- [REQUIRED TASKS]:
a: In the article about the Magic Eden hackathon, substitute "comforts" for "bells and whistles" in the passage starting with "Also unlike past" and going on through "the dining room.".
b: List every person named in the article about the Magic Eden hackathon.
c: Extend the article about the Magic Eden hackathon beyond its last sentence.

- [SELECTED EXCERPT]:

-- Opening Marker --

Magic Eden coders gathered in an Airbnb in San Jose, California, to hack in preparation for the so-called bitcoin halving.
Amil Husain
In the East Foothills of San Jose, California, 17 coders working for the popular ordinals marketplace maker, Magic Eden, piled into a 4-bedroom, 3,875 square-foot house rented on Airbnb. Their goal was to spend a week hacking to prepare for the so-called bitcoin halving — an event that is baked into the chain’s code and helps to stave off inflation through programmatic monetary policy.
A lot of the talk surrounding the halving, which happens roughly every four years, has been pegged to the fact that new issuance of the world’s largest virtual coin would be cut in half. But the block that locked in the halving also coincided with a couple other major launches on the blockchain, including cutting-edge programming innovations that are expected to draw both a lot more coders and a lot more venture capital dollars into the bitcoin ecosystem.
Also unlike past halving events, the world’s largest cryptocurrency touched a new all-time high above $73,000 in March as record flows entered the bitcoin ecosystem via the newly-launched spot bitcoin exchange-traded funds in the U.S.
“Bitcoin has never been healthier – what was missing previously was a vibrant developer ecosystem on top,” said Magic Eden’s co-founder and chief operating officer, Zedd Yin.
Some of Magic Eden’s coders took breaks from hacking to play arcade games.
Amil Husain
Arcade games and hard liquor
Magic Eden’s pop-up hacker house was modest but had a few bells and whistles that carried the skeleton crew through the week.
Those perks included Teenage Mutant Ninja Turtles and Street Fighter themed arcade-style machine games in the living room — plus a DIY open bar on a collapsible, plastic table in the dining room.
Engineers also went into the hackathon with the distinct advantage of knowing what they wanted to build. In the days leading up to the halving, Yin, 33, convened his team under the same roof in Northern California with one clear goal in mind: To code and launch the definitive marketplace for a new wave of digital products coming to bitcoin’s blockchain. On Monday morning, Magic Eden’s Runes Platform went live, helping to cement its place as the go-to forum to deal in these novel bitcoin offerings.
For years, rival chains like ethereum and solana have competed with bitcoin on functionality, because both have smart contracts — that is, programmable pieces of code — natively built into the base chain. That has been one of the chief reasons why developers around the world have flocked to these blockchains to build applications.
Magic Eden’s pop-up hacker house included arcade games and a ping pong table with a full bar.
Amil Husain
Enter Casey Rodarmor.
The popular bitcoin coder totally disrupted this dynamic last year when he introduced bitcoin’s version of non-fungible tokens known as ordinals, which developers ended up using as a base for bitcoin-issued coins called BRC-20 tokens. The launch was quiet, at first, but ultimately landed him tremendous acclaim.
Late Friday night, at the exact moment that the bitcoin halving initialized, Rodarmor unveiled his latest creation, runes, which is basically just a better and more efficient version of BRC-20 tokens.

-- Closing Marker --

[Bounding box coordinates]

-- Opening Marker --

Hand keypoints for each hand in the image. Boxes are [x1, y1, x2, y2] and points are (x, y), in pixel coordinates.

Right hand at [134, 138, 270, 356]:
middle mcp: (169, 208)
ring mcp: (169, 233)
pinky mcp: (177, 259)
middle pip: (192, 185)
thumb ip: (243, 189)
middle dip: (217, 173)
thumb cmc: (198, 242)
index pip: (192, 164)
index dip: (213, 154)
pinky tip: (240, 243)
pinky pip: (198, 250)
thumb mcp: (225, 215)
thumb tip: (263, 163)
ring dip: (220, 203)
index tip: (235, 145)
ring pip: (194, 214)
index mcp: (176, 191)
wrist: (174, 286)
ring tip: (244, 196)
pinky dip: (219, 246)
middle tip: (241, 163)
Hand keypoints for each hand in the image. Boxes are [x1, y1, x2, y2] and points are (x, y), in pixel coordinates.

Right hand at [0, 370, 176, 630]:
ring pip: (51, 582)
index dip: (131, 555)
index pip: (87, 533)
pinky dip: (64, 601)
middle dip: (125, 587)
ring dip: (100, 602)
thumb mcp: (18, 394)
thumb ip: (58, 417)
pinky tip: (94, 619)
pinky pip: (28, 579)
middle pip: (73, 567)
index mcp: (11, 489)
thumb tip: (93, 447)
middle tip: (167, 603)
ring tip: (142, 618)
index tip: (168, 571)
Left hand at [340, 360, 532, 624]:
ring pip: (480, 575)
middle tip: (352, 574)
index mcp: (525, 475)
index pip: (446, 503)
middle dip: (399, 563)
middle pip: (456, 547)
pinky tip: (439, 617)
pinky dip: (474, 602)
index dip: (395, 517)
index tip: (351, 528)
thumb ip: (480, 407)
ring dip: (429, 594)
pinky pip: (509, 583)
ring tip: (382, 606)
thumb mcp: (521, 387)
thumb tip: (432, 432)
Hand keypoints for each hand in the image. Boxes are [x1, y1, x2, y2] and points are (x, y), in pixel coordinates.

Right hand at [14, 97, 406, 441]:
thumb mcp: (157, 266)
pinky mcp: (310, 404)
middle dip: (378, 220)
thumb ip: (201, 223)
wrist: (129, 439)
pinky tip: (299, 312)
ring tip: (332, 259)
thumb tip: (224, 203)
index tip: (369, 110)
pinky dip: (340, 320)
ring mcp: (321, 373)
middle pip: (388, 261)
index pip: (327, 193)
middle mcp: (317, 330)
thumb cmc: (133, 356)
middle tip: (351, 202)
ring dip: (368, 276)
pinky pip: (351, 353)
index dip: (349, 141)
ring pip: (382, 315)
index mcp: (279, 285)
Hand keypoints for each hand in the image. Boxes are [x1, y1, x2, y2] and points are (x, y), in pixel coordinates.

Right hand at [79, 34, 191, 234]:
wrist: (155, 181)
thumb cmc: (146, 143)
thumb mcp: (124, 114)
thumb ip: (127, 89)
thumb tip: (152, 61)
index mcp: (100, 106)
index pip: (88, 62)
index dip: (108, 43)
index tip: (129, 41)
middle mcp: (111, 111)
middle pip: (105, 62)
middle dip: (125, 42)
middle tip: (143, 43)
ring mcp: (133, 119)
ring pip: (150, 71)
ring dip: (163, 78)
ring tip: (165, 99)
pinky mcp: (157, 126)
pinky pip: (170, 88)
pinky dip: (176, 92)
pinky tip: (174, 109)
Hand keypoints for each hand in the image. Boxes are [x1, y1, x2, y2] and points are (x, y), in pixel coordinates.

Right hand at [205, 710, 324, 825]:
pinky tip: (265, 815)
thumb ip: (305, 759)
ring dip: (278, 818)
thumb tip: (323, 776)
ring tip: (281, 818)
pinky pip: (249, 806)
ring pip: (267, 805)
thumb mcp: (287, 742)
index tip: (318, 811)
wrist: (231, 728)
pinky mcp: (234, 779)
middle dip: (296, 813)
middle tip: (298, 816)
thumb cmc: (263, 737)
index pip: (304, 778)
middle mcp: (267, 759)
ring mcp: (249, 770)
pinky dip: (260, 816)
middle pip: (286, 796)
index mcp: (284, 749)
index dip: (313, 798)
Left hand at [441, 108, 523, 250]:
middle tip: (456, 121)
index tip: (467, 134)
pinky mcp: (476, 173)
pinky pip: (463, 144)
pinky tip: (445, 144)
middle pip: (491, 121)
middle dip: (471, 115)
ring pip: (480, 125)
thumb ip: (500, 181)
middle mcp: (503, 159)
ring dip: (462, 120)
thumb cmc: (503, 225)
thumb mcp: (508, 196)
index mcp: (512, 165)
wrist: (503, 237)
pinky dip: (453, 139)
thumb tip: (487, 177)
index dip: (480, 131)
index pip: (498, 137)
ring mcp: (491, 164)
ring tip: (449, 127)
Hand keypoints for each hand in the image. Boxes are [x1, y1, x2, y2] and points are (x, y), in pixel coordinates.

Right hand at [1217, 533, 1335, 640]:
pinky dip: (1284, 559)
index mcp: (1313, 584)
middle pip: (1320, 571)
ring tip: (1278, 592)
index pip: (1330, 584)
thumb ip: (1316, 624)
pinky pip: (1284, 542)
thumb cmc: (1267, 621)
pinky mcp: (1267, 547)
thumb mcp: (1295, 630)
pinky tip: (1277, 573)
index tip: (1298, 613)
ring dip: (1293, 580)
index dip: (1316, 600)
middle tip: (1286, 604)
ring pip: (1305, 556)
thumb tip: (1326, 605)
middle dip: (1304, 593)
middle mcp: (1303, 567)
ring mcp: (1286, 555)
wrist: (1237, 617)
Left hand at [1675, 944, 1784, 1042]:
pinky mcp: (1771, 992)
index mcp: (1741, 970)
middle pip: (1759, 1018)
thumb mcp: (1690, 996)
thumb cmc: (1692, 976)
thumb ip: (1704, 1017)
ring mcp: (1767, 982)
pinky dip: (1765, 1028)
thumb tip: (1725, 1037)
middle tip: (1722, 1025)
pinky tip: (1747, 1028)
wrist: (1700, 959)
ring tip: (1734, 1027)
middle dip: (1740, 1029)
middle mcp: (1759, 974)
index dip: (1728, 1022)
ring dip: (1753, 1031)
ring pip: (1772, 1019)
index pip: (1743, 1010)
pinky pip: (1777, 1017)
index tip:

-- Closing Marker --

- [SET OF ANSWERS]:
a:
Also unlike past halving events, the world’s largest cryptocurrency touched a new all-time high above $73,000 in March as record flows entered the bitcoin ecosystem via the newly-launched spot bitcoin exchange-traded funds in the U.S.
“Bitcoin has never been healthier – what was missing previously was a vibrant developer ecosystem on top,” said Magic Eden’s co-founder and chief operating officer, Zedd Yin.
Some of Magic Eden’s coders took breaks from hacking to play arcade games.
Amil Husain
Arcade games and hard liquor
Magic Eden’s pop-up hacker house was modest but had a few comforts that carried the skeleton crew through the week.
Those perks included Teenage Mutant Ninja Turtles and Street Fighter themed arcade-style machine games in the living room — plus a DIY open bar on a collapsible, plastic table in the dining room.

b: Amil Husain, Zedd Yin, Casey Rodarmor

c:
“People really respect Casey and think that he sort of captured lightning in a bottle,” said Nic Carter of Castle Island Ventures. “And so there’s very high expectations for runes as well.”
Technically speaking, runes just enables asset issuance of fungible tokens on bitcoin’s base chain. That could be stablecoins, memecoins, or any variety of fungible token.
The reason this is significant to developers is because of its efficiency relative to existing BRC-20 tokens, bitcoin’s widely-used fungible token standard that has already received a ton of traction. Having a universally accepted token standard like this is seen as key to helping unlock scale of decentralized finance on bitcoin. Decentralized finance, or DeFi, is a parallel banking system that cuts out middlemen like lawyers and banks and relies upon code for enforcement.
“Fungible tokens are a significant part of every meaningful ecosystem like solana and ethereum, so runes is an important step in the evolution of bitcoin,” said Yin, who previously helped lead product for all institutional trading products at Coinbase.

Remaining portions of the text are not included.